Yeux cernés, jambes usées, corps défaits, les badgés puisent dans leurs réserves pour survivre aux derniers jours d'une session sans amour, ni Glamour. On potasse les dossiers de presse pour boucler les derniers papiers qui tardent à se dessiner. A J-2 de la fin des hostilités, la dernière fournée a quelque peu déçu. Croenenberg, très attendu avec son adaptation d'un roman de Don De Lillo « Cosmopolis » a accouché d'un pensum insipide sur la dématérialisation du grand méchant Capital et la déshumanisation des boursicoteurs. Littéral, très premier degré, « Cosmopolis » suit l'espace d'une journée, un golden boy milliardaire, pris d'une soudaine envie de se faire couper les cheveux. Pour cela, il emprunte sa limousine géante pour traverser un New-york embouteillé par la visite du Président des Etats-Unis. Ce road-movie en limousine est entrecoupé de rencontres au cours desquelles, le jeune Golden boy fait étalage de son dégoût pour l'humanité, de sa folie dépensière et d'une libido débridée. So what ? Un film prêchi-prêcha, assommant d'artificialité et de formules à l'emporte-pièce.

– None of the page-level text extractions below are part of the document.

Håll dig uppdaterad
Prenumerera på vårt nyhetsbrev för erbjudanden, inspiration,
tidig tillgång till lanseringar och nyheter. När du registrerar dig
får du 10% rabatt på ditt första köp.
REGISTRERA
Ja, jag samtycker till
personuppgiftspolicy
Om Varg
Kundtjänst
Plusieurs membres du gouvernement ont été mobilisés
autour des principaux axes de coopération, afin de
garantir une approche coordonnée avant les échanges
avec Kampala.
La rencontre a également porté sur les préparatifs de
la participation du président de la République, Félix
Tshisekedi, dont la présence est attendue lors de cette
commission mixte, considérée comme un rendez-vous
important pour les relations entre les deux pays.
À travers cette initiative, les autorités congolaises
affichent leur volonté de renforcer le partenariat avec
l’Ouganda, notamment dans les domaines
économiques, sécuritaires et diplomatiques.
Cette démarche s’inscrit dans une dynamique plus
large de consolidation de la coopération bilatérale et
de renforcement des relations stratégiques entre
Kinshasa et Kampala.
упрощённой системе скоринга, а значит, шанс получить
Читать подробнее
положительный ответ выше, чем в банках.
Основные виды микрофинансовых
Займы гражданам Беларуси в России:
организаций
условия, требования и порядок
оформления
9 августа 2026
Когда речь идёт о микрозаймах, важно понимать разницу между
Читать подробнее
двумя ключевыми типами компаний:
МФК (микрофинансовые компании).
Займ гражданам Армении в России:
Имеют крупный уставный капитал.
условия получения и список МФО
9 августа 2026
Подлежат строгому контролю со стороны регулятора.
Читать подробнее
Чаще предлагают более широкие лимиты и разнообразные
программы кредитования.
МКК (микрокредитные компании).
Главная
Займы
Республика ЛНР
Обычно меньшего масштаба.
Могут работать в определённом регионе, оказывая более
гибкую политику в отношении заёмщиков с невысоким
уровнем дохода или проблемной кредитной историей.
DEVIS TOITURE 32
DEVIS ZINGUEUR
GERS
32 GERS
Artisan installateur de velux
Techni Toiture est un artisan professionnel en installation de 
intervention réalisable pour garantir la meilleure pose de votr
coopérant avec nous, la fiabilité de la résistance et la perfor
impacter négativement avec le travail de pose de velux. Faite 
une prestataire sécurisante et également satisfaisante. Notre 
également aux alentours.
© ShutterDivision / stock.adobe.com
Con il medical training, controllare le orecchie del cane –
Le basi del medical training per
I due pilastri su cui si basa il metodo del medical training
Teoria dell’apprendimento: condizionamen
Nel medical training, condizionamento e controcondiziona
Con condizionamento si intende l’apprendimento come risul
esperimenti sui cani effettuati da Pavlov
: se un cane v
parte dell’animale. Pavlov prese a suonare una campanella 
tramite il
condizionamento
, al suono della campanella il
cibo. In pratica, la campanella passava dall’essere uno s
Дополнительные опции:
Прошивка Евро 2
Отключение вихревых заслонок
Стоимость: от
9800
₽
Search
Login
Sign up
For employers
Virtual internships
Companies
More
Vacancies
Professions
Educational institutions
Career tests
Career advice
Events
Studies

Le cas de Sergei Loznitsa, grand documentariste biélorusse, reconverti dans la fiction est plus intéressant. Son premier long-métrage de fiction « My joy » avait retenu l'attention en 2010. « Dans la brume » programmé en compétition officielle s'est avéré en deçà des attentes. Cette réflexion sur le destin, la culpabilité, l'héroïsme et la trahison, à travers l'itinéraire de deux résistants biélorusses contre l'occupant allemand et d'un collabo qu'ils ont pour mission d'exécuter, est travaillée de bout en bout par une temporalité lente. Organisée en plans séquences qui privilégient l'inaction et la contemplation, « Dans la brume » interpelle par sa mise en scène, mais pêche par sa facture très classique de son canevas. Sobre et sans chichis, le film de Looznitsa pêche peut être, par excès d'humilité. A l'opposé de Loznitsa, Carlos Reygardes, le très sulfureux cinéaste mexicain de « Japon » et « Bataille dans le ciel » revient à Cannes avec « Post-tenebras Lux ». Hanté, abscons, fascinant, répugnant, difficile après une seule vision de ce film de disserter sur cette proposition de cinéma où s'entrelacent, récit biblique et méditation très contemporaine sur l'animalité tapie aux tréfonds de l'humanité. Copieusement sifflé par les bienpensants défenseurs des chiens ( joyeusement exécutés dans le film) et des humains, « Post-tenebras Lux » , interpelle ne serait-ce que par sa part d'obscurité fascinante.
La Doxa n'a d'yeux que pour « Amour » de Haneke ou « Holy motors » (allégrement descendus sur ses colonnes, pas pour les mêmes raisons) les plus cités dans les pronostics de la presse spécialisée. Une Palme clinique ou une palme Cahiers, notre cœur penche pour le sérieux outsider Mungiu dont le très beau film « Au-delà des collines » est probablement la seule vraie proposition sur l'amour dans toutes ses déclinaisons et ses paradoxes.
Entretemps, la vie suit son cours sur la Croisette, les défilés de Bimbos au teint hâlé par un bronzage aux uv redoublent de violence et d'intensité. Plus d'autre choix que celui de troquer les ténèbres des salles contre le spectacle vivant des belles au bois dormant.